Human Trials and Approval

• Human trials have three phases, all of which must be completed.
• Phase 1 involves administering the vaccine to a small group of healthy people to test for adverse reactions (safety trial).
• Phase 2 involves administering the vaccine to hundreds of people to determine the dose required to trigger an adequate immune response.
• Phase 3 involves trialling the vaccine in thousands of people to determine its effectiveness, which is often the slowest step.
• Researchers monitor how many participants become infected to determine the vaccine's effectiveness.
• Gathering enough data to be certain of the vaccine's effectiveness can take decades.
• Mass production of a vaccine to a high standard can be difficult once it is licensed.
• Getting the vaccine to where it is needed is difficult.
• Phase IV monitoring entails tracking rare adverse reactions that the vaccine may cause even after previous trials have been completed.

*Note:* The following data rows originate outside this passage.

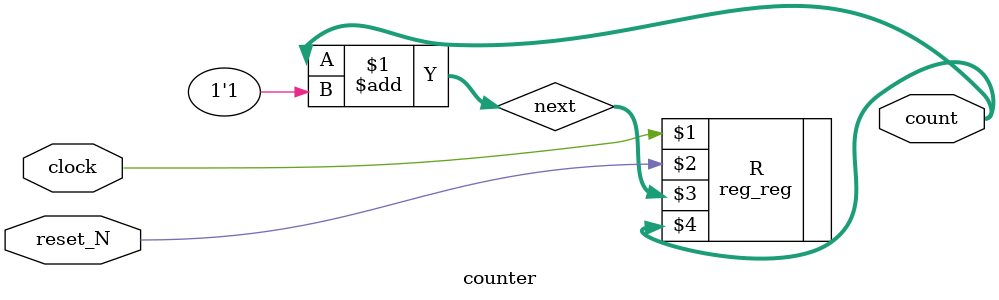
<source format=v>

`default_nettype none

module counter(
    input  wire             clock,
    input  wire             reset_N,
    output wire [WIDTH-1:0] count);

    parameter WIDTH = 4;

    wire [WIDTH-1:0] next;

    reg_reg #(WIDTH) R(
        clock,		// clock
        reset_N,	// reset_N
        next,		// d
        count);		// q

    assign next = count + 1'b1;

endmodule

</source>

Speeding up Vaccine Production

• The vaccine production process can be expedited, but steps are never skipped.
• Reducing the time spent waiting for paperwork.
• Running different trial phases at the same time are ways to speed up the process.
• Working more efficiently could result in the production of a protective vaccine in as little as twelve to eighteen months.
• Advances in biotechnology have the potential to speed up production pipelines.

Newer Vaccine Platforms

• Nucleic acid vaccines deliver genetic templates for antigens rather than using pathogens or antigens directly.
• DNA or RNA templates can be delivered directly or in lipid nanoparticles to enter cells and improve stability after injection.
• Lipid nanoparticles can also act as adjuvants, which are molecular triggers that kick start the immune response.
• Inside the body, DNA or RNA templates instruct cells to produce antigens, which activate the immune response.
• RNA and DNA are easier and faster to produce in the lab than antigens.
• Nucleic acid vaccines are potentially safer than vaccines containing whole pathogens and could be used by people with weakened immune systems, but they are still experimental.
• Viral vector vaccines insert an incomplete segment of genetic material from a pathogen into a harmless virus.
• The harmless virus transports the genetic material, delivering it to the right location in the body.
• The genetic material is then translated into proteins, which trigger the immune system.
• The viral vector may be self-replicating, increasing the amount of vaccine in the body.
• Viral vector vaccines are quick to produce, and safe vectors have already been identified.
• Because the genetic material inserted is incomplete, it cannot replicate and cause disease, making them very safe.

Future of Vaccines

• Effective vaccines have the potential to save millions of lives, but they must be proven safe and effective, which can be a slow and methodical process.
• Researchers hope to develop vaccines against non-infectious diseases such as cancers based on chemical markers known as tumour neoantigens.